For starters, you can buy cactus mix at the nursery supply store, but most of us make our own. Here’s the common recipe: 50% white pumice, 25% coarse, sharp sand, and 25% organic matter such as coir or compost. Mix thoroughly and inoculate with a handful of cactus mix taken from around growing cacti–this will provide bacterial/fungal substrate that supports the growth of healthy cacti. Use gallon pots or smaller. Fill to 1/2 inch from rim with your cactus mix, then provide a thin (1/4 inch) layer of sifted mix as a seedbed.
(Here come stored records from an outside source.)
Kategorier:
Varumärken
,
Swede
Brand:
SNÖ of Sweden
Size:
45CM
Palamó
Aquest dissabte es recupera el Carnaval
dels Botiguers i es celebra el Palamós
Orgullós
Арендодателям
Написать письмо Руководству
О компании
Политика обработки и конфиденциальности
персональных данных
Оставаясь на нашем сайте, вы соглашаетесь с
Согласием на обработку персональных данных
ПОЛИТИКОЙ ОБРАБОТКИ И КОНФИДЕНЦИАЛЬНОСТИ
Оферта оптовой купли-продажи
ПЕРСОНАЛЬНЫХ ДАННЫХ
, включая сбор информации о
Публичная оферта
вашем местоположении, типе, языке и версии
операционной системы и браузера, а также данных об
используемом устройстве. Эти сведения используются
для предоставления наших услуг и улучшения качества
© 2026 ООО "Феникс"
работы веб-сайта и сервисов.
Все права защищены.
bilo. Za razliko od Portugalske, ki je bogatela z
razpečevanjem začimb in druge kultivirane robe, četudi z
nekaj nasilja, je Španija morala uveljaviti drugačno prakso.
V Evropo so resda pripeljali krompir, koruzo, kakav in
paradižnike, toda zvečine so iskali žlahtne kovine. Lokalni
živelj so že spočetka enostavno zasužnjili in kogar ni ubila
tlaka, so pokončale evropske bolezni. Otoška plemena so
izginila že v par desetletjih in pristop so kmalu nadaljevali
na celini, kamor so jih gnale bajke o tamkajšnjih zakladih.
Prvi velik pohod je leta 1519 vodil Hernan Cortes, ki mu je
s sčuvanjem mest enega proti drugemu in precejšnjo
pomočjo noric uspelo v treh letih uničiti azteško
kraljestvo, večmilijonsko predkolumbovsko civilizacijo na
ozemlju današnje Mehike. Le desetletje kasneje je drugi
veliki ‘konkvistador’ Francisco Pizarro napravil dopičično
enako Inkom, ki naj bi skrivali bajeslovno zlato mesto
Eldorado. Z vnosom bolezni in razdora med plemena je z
To make the sifted mix, run your cactus mix through a 1/8 inch screen. Sprinkle seed on surface and mist or water by setting pot in a bowl of water. Do not dislodge seeds or seedlings by rambunctious watering–its counterproductive. Many growers stretch plastic wrap over the top of the pot to create a mini-greenhouse effect for germination, then remove the plastic once the seedlings are up and going.
Set the pot in the light greenhouse or below full-spectrum grow lights. Optimal temperature is 70 to 90 degrees F. Germination is dependent on temperature, light, moon phase and the species you’re working with, but generally occurs between 1 and 5 weeks after planting. If the seeds do not germinate, allow the pot to completely dry out, then start over. This sometimes jump starts the process.
Once the seedlings appear, keep them propped up with pieces of pumice or gravel. Remove plastic wrap, but keep evenly watered for the first 6 months. After that, during the summer, water every 3 to 5 days, allowing the surface to dry between waterings. Water not at all or very infrequently during the winter. Many growers allow their cacti to grow closely together for the first year or two, then transplant to single pots once they have attained sufficient size to be readily handled. That’s it in a nutshell.